I had a sort of crazy desire to take her in my arms and comfort her, Wardrop or no Wardrop. But at that moment, luckily for me, perhaps, Miss Letitia's shrill old voice came from the stairway.

"Get out of my way, Heppie," she was saying tartly. "I'm not on my death-bed yet, not if I know it. Where's Knox?"

Whereupon I obediently went out and helped Miss Letitia into the room.

"I think I know where Jane is," she said, putting down her cane with a jerk. "I don't know why I didn't think about it before. She's gone to get her new teeth; she's been talkin' of it for a month. Not but what her old teeth would have done well enough."

"She would hardly go in the middle of the night," I returned. "She was a very timid woman, wasn't she?"

"She wasn't raised right," Miss Letitia said with a shake of her head. "She's the baby, and the youngest's always spoiled."

"Have you thought that this might be more than it appears to be?" I was feeling my way: she was a very old woman. "It—for instance, it might be abduction, kidnapping—for a ransom."

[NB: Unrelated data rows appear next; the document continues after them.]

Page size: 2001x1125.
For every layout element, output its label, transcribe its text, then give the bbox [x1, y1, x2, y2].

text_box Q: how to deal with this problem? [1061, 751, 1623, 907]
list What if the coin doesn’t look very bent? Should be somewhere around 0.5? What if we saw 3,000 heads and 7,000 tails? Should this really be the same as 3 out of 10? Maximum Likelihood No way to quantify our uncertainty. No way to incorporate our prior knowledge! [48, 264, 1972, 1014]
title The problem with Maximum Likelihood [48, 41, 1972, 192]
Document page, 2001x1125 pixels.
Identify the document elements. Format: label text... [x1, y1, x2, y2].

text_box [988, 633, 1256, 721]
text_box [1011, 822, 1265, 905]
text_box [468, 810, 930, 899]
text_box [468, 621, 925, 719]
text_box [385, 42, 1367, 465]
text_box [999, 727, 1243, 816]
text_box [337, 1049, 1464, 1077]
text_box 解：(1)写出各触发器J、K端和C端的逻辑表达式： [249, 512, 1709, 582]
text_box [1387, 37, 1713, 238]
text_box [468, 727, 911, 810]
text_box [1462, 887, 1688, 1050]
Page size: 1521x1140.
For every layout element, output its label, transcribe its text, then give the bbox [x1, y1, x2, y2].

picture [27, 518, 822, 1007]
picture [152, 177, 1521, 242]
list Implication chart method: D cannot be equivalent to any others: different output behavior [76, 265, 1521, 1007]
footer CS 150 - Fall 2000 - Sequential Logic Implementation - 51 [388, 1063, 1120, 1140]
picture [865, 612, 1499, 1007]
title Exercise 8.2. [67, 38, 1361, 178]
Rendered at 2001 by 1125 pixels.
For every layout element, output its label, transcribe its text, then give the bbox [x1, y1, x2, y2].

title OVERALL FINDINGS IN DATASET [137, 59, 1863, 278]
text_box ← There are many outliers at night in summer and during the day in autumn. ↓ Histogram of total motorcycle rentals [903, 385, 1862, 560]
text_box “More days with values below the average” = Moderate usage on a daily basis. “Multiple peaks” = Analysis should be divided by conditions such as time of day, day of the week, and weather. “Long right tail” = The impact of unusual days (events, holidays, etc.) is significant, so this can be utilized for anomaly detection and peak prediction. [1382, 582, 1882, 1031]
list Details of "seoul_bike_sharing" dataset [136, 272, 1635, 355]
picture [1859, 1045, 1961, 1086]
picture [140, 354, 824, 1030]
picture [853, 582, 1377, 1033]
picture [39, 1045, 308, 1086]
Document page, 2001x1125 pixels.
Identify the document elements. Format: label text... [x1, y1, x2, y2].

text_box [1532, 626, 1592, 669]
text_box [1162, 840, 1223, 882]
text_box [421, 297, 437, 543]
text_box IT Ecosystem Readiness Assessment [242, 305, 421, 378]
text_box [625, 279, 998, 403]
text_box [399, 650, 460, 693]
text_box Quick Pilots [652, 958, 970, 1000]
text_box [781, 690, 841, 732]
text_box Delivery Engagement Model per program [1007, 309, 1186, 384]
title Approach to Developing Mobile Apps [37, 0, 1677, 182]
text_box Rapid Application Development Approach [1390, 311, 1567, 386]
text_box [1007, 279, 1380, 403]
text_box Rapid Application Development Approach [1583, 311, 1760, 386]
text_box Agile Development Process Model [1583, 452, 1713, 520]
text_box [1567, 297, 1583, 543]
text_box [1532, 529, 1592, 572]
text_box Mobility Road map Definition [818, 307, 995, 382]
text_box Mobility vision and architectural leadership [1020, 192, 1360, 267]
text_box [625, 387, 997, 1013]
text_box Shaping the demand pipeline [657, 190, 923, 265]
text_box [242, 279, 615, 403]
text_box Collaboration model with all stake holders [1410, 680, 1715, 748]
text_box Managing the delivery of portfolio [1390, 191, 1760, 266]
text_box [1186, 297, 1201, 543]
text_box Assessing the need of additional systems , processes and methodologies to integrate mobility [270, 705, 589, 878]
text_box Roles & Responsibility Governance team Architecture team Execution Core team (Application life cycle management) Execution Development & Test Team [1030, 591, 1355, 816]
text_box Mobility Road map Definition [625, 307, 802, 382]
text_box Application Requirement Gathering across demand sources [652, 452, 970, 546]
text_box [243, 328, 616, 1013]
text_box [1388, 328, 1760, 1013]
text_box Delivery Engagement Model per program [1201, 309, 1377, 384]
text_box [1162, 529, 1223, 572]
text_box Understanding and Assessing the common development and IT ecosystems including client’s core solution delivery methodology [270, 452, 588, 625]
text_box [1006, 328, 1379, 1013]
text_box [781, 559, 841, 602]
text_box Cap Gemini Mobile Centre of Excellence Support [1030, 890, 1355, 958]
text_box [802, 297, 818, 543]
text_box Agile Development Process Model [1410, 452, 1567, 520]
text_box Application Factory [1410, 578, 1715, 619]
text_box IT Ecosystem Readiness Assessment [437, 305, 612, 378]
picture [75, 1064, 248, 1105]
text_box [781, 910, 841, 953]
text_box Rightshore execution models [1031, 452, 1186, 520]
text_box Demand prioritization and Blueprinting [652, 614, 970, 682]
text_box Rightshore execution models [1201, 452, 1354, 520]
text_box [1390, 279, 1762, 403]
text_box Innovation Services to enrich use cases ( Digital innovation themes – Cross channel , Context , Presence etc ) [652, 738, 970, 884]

"Ransom!" Miss Letitia snapped. "Mr. Knox, my father made his money by working hard for it: I haven't wasted it—not that I know of. And if Jane Maitland was fool enough to be abducted, she'll stay a while before I pay anything for her. It looks to me as if this detective business was going to be expensive, anyhow."

My excuse for dwelling with such attention to detail on the preliminary story, the disappearance of Miss Jane Maitland and the peculiar circumstances surrounding it, will have to find its justification in the events that followed it. Miss Jane herself, and the solution of that mystery, solved the even more tragic one in which we were about to be involved. I say we, because it was borne in on me at about that time, that the things that concerned Margery Fleming must concern me henceforth, whether I willed it so or otherwise. For the first time in my life a woman's step on the stair was like no other sound in the world.